Identification of Device Dependencies Using Link Prediction
Lukáš Sadlek, Martin Husák, Pavel Čeleda
TL;DR
The paper addresses the challenge of identifying device dependencies in large, dynamic networks using passively collected IP flows. It introduces a latent-graph, link-prediction approach that relies on time-constrained, directed random walks to generate IP-address embeddings, from which dependency embeddings are formed and used to train a dependency classifier.
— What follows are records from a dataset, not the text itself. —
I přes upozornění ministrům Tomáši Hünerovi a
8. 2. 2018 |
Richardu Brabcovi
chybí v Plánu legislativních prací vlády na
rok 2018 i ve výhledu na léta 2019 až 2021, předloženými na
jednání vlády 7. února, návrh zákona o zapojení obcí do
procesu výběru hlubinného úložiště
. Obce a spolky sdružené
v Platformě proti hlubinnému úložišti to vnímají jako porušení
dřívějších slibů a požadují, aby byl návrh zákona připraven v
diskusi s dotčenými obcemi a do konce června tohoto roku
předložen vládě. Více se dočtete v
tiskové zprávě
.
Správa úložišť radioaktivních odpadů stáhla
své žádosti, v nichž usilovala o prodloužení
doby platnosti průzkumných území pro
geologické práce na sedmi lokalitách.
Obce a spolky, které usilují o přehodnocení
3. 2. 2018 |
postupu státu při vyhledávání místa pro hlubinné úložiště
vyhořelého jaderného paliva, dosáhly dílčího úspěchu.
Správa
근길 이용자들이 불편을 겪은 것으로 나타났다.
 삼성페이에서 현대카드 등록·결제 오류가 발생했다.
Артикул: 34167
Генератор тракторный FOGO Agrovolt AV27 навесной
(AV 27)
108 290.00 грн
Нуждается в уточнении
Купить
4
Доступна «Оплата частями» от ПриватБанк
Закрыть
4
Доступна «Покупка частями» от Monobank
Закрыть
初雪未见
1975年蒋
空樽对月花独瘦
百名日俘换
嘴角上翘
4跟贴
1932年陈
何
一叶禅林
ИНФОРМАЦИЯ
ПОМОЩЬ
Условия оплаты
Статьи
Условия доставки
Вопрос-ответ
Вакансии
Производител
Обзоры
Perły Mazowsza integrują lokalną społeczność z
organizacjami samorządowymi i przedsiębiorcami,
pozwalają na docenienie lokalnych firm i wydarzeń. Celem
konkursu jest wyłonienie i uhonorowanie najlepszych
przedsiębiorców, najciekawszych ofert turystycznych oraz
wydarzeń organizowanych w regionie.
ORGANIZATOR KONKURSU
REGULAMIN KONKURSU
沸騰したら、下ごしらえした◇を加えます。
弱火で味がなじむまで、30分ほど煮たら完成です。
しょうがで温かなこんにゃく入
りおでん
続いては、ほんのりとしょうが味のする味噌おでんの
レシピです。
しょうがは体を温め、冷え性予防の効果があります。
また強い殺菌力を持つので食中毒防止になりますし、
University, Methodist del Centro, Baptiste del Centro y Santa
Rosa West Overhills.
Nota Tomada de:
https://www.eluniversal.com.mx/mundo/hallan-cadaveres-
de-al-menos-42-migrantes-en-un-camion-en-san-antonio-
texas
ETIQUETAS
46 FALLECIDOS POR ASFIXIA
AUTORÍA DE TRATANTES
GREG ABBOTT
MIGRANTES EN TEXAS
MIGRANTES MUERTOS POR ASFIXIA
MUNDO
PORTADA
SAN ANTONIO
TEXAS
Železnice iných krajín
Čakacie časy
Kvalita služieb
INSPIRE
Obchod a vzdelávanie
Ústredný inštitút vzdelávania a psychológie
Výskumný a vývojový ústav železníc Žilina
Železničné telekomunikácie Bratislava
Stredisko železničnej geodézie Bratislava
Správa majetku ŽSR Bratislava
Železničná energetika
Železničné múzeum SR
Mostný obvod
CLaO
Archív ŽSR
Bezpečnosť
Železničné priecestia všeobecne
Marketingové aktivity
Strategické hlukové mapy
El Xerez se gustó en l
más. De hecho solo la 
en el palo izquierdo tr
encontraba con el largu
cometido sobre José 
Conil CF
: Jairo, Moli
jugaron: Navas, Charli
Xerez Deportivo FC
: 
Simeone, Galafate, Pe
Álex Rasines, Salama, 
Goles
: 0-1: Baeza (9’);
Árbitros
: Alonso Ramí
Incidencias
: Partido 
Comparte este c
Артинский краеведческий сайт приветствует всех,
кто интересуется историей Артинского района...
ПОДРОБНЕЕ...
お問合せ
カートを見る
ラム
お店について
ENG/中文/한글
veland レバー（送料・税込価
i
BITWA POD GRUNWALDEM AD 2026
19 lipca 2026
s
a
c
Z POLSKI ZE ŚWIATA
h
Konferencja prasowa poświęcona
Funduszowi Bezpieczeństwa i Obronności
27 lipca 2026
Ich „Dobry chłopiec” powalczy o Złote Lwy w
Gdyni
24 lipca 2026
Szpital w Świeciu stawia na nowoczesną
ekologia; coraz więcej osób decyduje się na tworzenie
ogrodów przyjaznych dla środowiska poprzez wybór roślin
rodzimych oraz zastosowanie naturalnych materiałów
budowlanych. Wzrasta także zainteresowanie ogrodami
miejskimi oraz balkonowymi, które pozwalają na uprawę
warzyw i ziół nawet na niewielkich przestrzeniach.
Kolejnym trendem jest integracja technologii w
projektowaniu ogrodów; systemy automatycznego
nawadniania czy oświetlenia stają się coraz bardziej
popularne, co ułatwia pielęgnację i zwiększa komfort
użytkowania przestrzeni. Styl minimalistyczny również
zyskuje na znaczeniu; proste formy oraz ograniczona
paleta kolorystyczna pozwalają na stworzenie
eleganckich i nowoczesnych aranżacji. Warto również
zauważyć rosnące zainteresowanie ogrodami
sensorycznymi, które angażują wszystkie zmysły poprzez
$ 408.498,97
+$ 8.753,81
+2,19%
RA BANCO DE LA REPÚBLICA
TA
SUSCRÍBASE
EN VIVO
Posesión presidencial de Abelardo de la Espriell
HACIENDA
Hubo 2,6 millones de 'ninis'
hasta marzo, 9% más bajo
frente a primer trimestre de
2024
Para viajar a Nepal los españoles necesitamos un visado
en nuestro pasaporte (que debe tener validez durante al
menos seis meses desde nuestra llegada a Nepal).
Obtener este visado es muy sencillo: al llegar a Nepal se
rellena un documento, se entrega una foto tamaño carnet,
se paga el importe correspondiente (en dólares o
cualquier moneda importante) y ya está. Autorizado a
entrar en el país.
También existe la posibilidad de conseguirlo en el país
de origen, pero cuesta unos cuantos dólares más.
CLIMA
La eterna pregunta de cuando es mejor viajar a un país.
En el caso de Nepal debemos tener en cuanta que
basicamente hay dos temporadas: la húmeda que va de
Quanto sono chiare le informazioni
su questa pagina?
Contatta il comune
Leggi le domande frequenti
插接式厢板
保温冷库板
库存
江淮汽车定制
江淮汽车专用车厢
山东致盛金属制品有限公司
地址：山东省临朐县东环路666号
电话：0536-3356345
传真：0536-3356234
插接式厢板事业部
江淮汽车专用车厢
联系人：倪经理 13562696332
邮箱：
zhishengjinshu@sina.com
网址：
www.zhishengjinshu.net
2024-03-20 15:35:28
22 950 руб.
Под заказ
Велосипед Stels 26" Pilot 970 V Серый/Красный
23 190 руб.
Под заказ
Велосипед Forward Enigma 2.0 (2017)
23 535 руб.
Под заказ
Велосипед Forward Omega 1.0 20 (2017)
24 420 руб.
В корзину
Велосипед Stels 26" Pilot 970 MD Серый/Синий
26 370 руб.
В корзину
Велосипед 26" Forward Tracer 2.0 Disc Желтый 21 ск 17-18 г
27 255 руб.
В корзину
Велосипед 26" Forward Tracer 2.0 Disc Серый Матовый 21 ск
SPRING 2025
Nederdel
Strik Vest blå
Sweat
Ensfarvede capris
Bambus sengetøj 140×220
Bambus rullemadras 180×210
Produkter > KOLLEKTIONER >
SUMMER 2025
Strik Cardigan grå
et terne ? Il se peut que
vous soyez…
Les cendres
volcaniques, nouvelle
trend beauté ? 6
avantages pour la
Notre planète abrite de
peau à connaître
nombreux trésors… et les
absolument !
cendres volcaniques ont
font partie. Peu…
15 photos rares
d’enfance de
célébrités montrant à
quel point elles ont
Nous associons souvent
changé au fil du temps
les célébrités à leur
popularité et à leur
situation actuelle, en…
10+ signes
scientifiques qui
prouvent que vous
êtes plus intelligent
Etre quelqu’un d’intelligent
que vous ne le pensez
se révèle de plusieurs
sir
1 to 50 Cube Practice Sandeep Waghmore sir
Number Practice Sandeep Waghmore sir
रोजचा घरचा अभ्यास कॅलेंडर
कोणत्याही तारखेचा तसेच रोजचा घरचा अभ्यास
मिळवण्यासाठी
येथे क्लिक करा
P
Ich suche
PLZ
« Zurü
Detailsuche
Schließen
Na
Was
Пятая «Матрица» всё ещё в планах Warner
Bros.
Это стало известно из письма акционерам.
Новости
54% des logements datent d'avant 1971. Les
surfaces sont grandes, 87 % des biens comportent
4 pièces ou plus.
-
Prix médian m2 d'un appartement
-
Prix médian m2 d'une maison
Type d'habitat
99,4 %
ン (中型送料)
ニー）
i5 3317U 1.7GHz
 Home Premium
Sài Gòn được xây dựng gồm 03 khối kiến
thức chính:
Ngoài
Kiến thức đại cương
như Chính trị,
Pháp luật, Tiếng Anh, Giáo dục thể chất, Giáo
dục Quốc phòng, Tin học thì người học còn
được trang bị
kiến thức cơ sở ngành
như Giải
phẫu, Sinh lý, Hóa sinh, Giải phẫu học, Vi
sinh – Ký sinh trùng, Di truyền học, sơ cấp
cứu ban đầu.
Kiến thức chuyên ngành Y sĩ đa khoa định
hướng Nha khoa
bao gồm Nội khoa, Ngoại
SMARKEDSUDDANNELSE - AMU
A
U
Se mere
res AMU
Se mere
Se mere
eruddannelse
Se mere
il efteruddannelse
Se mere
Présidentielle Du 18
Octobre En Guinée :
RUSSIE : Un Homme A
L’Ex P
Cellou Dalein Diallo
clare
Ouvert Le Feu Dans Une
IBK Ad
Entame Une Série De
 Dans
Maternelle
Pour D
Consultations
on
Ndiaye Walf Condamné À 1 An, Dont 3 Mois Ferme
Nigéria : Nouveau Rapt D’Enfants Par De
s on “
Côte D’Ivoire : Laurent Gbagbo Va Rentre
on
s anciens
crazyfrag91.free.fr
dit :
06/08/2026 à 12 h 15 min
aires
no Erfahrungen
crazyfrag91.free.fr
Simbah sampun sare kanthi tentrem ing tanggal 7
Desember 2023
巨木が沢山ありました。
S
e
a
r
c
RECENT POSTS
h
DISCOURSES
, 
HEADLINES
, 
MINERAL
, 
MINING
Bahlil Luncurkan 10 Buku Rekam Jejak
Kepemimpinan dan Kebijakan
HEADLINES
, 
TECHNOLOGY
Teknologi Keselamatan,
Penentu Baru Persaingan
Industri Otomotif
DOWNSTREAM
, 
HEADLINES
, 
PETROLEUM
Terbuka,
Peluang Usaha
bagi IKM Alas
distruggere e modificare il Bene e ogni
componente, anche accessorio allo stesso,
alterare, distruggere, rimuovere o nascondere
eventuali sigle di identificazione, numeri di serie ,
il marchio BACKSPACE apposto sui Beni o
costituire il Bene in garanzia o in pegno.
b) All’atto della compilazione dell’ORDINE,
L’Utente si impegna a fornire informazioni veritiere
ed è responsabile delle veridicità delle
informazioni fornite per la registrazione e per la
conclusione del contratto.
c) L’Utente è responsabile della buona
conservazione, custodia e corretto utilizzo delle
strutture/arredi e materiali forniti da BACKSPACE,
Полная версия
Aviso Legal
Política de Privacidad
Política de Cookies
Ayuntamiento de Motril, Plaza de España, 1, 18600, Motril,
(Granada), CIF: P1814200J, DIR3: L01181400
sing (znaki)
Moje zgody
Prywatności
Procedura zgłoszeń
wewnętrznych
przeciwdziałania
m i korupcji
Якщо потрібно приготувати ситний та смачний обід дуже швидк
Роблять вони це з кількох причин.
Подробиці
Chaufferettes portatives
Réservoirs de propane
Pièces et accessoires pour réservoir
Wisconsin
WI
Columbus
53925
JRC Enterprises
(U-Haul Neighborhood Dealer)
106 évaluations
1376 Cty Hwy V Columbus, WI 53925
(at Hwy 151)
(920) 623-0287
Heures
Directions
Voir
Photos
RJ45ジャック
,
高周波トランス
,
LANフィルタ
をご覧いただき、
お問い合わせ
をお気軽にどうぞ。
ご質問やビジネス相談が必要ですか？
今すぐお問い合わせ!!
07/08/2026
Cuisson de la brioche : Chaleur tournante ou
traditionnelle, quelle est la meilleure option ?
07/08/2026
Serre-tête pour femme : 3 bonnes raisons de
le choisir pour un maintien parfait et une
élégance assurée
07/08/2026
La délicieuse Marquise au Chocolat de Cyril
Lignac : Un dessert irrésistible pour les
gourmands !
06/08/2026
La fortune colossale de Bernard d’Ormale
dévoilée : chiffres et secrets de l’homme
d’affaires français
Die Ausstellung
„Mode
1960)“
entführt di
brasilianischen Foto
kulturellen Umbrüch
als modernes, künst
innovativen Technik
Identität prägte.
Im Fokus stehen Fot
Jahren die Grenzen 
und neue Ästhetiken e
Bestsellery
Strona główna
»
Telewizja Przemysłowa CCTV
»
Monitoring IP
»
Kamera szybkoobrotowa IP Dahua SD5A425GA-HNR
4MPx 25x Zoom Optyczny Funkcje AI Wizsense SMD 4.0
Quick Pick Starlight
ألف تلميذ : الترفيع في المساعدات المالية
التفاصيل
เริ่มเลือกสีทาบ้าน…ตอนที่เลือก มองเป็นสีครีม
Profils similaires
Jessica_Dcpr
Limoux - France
Key contributions include a novel constrained-walk embedding pipeline inspired by Node2Vec, the ability to detect multiple dependency types (DD, LR, RR) and transitive forms (TD, TD3), and an evaluation showing acceptable performance on cyber-defense and campus datasets with AUC around $0.63$–$0.74$ and AP around $0.74$–$0.88$. The method supports batch processing, scales to large data, and remains applicable under privacy-preserving or encrypted flows, offering a practical tool for risk analysis and network management.
Abstract
Devices in computer networks cannot work without essential network services provided by a limited count of devices. Identification of device dependencies determines whether a pair of IP addresses is a dependency, i.e., the host with the first IP address is dependent on the second one. These dependencies cannot be identified manually in large and dynamically changing networks. Nevertheless, they are important due to possible unexpected failures, performance issues, and cascading effects. We address the identification of dependencies using a new approach based on graph-based machine learning. The approach belongs to link prediction based on a latent representation of the computer network's communication graph. It samples random walks over IP addresses that fulfill time conditions imposed on network dependencies. The constrained random walks are used by a neural network to construct IP address embedding, which is a space that contains IP addresses that often appear close together in the same communication chain (i.e., random walk). Dependency embedding is constructed by combining values for IP addresses from their embedding and used for training the resulting dependency classifier. We evaluated the approach using IP flow datasets from a controlled environment and university campus network that contain evidence about dependencies. Evaluation concerning the correctness and relationship to other approaches shows that the approach achieves acceptable performance. It can simultaneously consider all types of dependencies and is applicable for batch processing in operational conditions.